OBJECTIVE: To explore the protective role of rosiglitazone against secondary brain injury after cerebral hemorrhage, we investigated the effect of rosiglitazone pretreatment on thrombin-induced microglial phagocytosis and described the molecular mechanisms involved in this process.

METHODS: Primary microglial cells were obtained from the brain tissue of newborn Sprague-Dawley rats and were randomly divided into four groups: the normal, thrombin stimulation, thrombin-treated plus rosiglitazone, and thrombin-rosiglitazone plus proliferator-activated receptor-gamma (PPARγ) antagonist groups. Microglial phagocytosis was measured using a laser scanning confocal microscope. The expression of PPARγ and cluster of differentiation 36 (CD36) in each group was detected via quantitative reverse transcription-PCR and western blot analysis.
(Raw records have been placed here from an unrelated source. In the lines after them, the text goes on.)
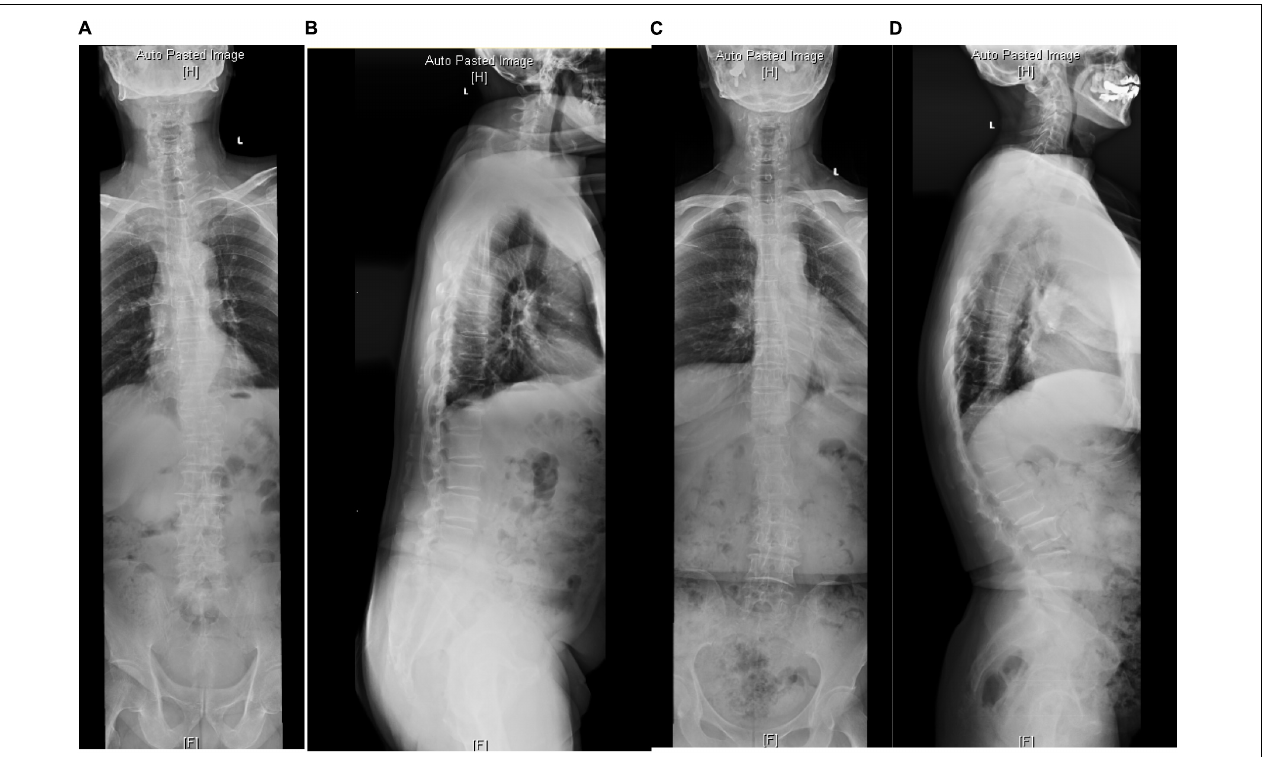
FIGURE 2 | The radiological parameters measured on standard anterior-posterior and lateral whole spine X-ray of cases from the SIB group. (A,B) In a 68-year-old woman, TK = 16.4, TLK = 1.1, LL = 19.5, PI = 63.4, PT = 39.9. (C,D) In a 72-year-old man, TK = 40.9, TLK = 40, LL = 72.2, PI = 51.7, PT =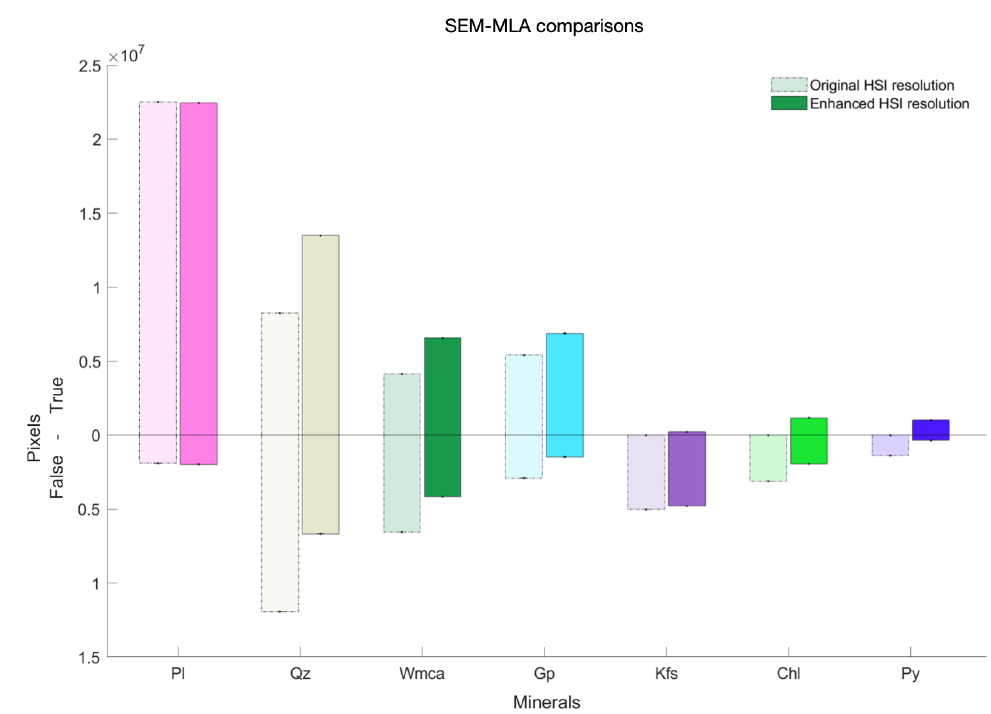
Figure 10. Comparison of mineral identification amongst original scanning electron microscopy- mineral liberation analysis (SEM-MLA), resampled SEM-MLA at the original resolution of the hyperspectral (HSI) data (dashed lines, transparent bars), and the resampled map at the enhanced resolution (continuous lines, opaque bars). (Pl—plagioclase, Qz—quartz, Wmca—white mica, Gp— gypsum, Kfs—K-feldspar, Chl—chlorite, and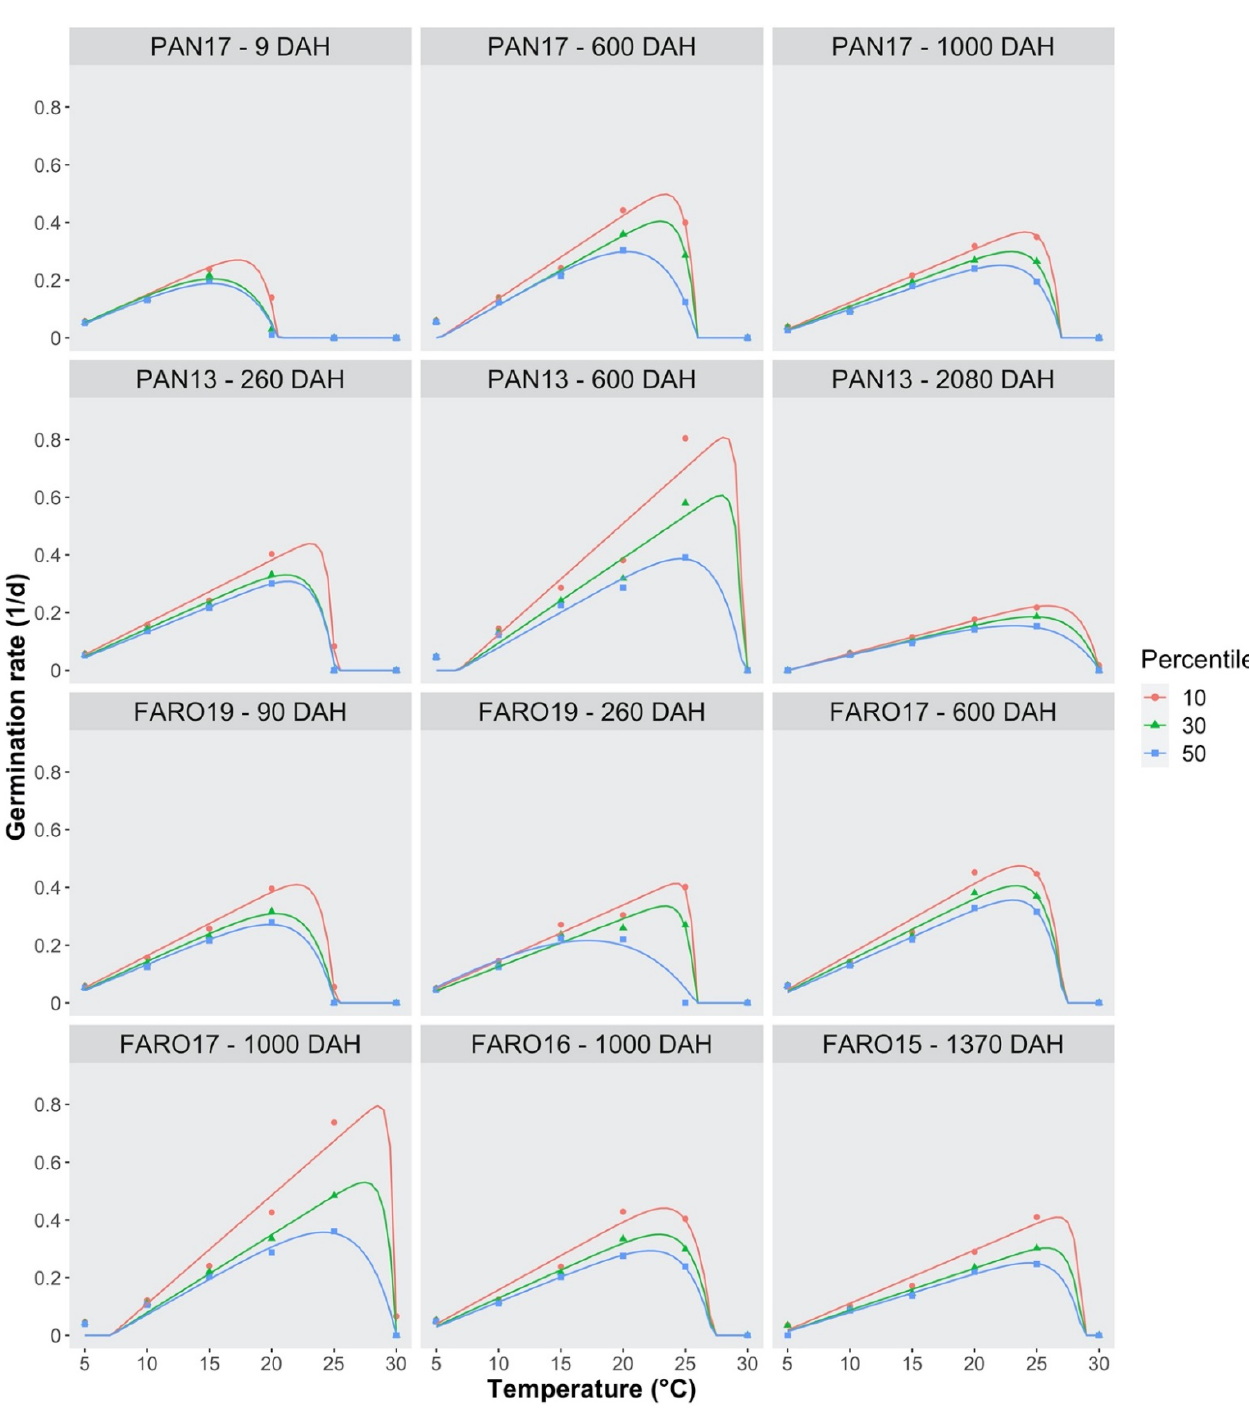
Figure 6. Effect of temperature on the germination rates for three germination percentiles (10th, 30th, and 50th) of S. hicesiae seeds, at seven seed ages (9, 90, 260, 600, 1000, 1370, and 2080 days after harvest = DAH), incubated at six constant temperatures (from 5 ◦ C to 30 ◦ C), under light/dark condition (L/D 12/12 h). Seeds were collected across five years (2013, 2015, 2016, 2017, and 2019) from two seed sources (PAN and FARO). The symbols show the observed data, whereas the lines show the predictions, according to Equation (1) and the parameters in Table 1. The maximum GR value at the optimal temperature increased with seed age. Con- sidering the 10th percentile, the value was lower than 0.3 d − 1 at 9 DAH (PAN17) and increased up to 0.5 d − 1 in PAN17 and to 0.8 d − 1 in PAN13 at 600 DAH. At higher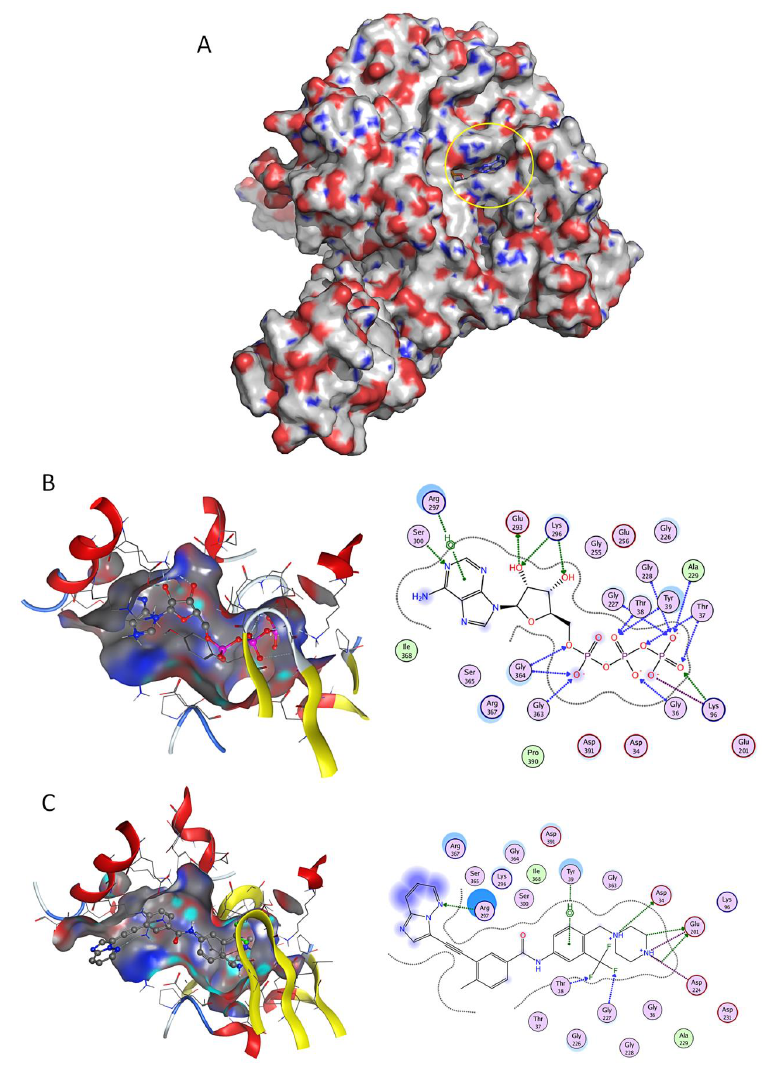
Figure 1. Docking studies on GRP78 nucleotide binding domain (NBD). ( A ) Three-dimensional (3D) surface structure of GRP78 (pdb code 5e84) showing its nucleotide-binding domains (yellow circle). ( B ) Crystallographic ATP, and ( C ) known drug Ponatinib, in 3D representation (left image) and respective two-dimensional (2D) interaction scheme (right image). The polar and non-polar amino-acids are shown in pink and green circles; hydrogen bonding is indicated by dotted arrows; with dotted lines represent arene-hydrogen interactions; proximity contour are dotted lines surrounding the ligand, indicating the shape of the binding site and available space to the more outward-facing parts of the ligand; blue shadows in some amino acids indicate the receptor exposure di ff erences by the size and intensity of the quoits disks. The directions of the shadows indicate the directions of the amino acids toward the ligands. The blue clouds around the ligand atoms indicate the solvent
RESULTS: The thrombin-treated plus rosiglitazone group showed a significant increase in phagocytic activity compared to the other groups (P<0.05), while the PPARγ antagonist group significantly reduced microglial phagocytosis compared to the thrombin-treated plus rosiglitazone and the normal group. Moreover, the expression of PPARγ and CD36 was considerably higher in the thrombin-treated plus rosiglitazone group than in the normal and the thrombin group. Nevertheless, the thrombin-rosiglitazone-PPARγ group expressed a lower level of PPARγ and CD36 compared to the thrombin-treated plus rosiglitazone group.

CONCLUSION: Rosiglitazone can increase thrombin-induced microglial phagocytosis, by a mechanism possibly involved in the increase of PPARγ and CD36 through the PPARγ pathway, which may provide a new option for cerebral hemorrhage treatment.